我如何使用扣除来选择function的返回类型

Question

I have a question regarding the full deduction with functions using C++11 standard. Basically I am ought to make a function that takes a single parameter that should look like a matrix (basically any container) whose elements can again be any container but having in mind that elements of every row do not necessarily need to be the same size. For an example the parameter could be vector of deques, classic C-like matrix, vector of vectors, deques of vectors and so on, you get the point. Having said that. Function itself needs to dynamically alocate (using fragmented and not continual allocation) memory for 2d matrix with same structure and type of elements and then copy all the elements from given matrix into it, and finally return a double pointer which you can use to access the elements of matrix. Having that said, I do not actually know how to use full deduction so that the function actually knows which type is the double pointer that it must return. First thing that crosses my mind is to use something like this:

template <typename MatrixType>
auto CreateMatrix (MatrixType M) -> decltype ... 

Logic behind it is that full deduction would find out what type of double pointer must be returned, but the three dots (...) is where im halted, i dont actually know what to write there.

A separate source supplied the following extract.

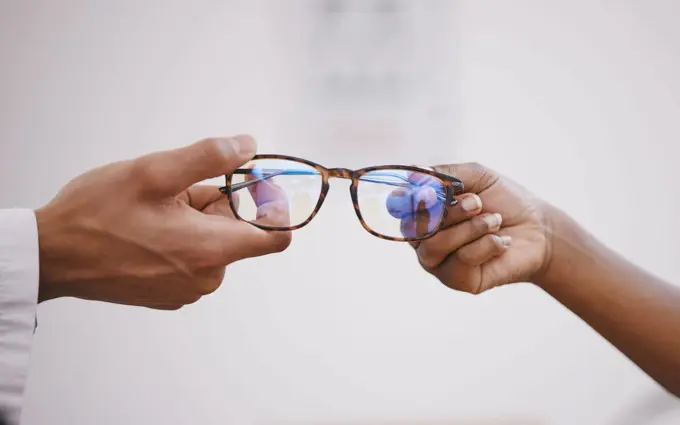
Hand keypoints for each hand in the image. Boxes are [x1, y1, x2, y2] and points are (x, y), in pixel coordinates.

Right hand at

Ofcourse I could probably do something like this:

template <typename MatrixType>
MatrixType** CreateMatrix (MatrixType M) 

But it doesn't use deduction because call like this:

std::vector<std::deque<double>> a = {...};
auto x = CreateMatrix(a);

wouldn't work without using <double> with the call of the function, so it is not a full "problem solved" it is just a cheap trick.

Memory allocation shouldn't be hard, I think It would be pretty easy to do, but currently I'm stuck here and do not know what to do.

I am grateful for every help!

Answer 1

I am still not sure if I understood what you want to do. I will concentrate on the actual question: How to infer the value type from a 2D container when the container can be made of standard containers or C arrays?

You can use a type trait. Standard containers have a value_type member alias. When an 2d array is passed as pointer T** then the value type is T . When an array T[M][N] is passed by reference then the value type is T :

template <typename T>
struct value_type { using type = typename T::value_type; };

template <typename T>
struct value_type< T*> { using type = T; };

template <typename T,size_t N>
struct value_type< T[N] > { using type = T;};

template <typename T>
struct value_type2d {
    using type = typename value_type<typename value_type<T>::type>::type;
};

As an example I used a function that simple returns the first element:

template <typename Matrix>
typename value_type2d<Matrix>::type foo(const Matrix& m) {
    return m[0][0];
}



int main() {
    std::vector<std::vector<double>> x{{42,1},{2,3}};
    std::cout << foo(x) << "\n";
    std::vector<std::deque<double>> y{{42,1},{2,3}};
    std::cout << foo(x) << "\n";
    int z[2][2] = {{42,1},{2,3}};
    std::cout << foo(z) << "\n";
    std::vector<std::string> w[2] = {{"42","1"},{"2","3"}};
    std::cout << foo(x) << "\n";
}

Live Demo

PS: Yes decltype( M[0][0] ) is a simpler way to get the value type. Though for example std::map::operator[] is not const and you should not pass a non const referene when the function does not modify the parameter. And you certainly do not want to copy the whole matrix just to pass it to the function.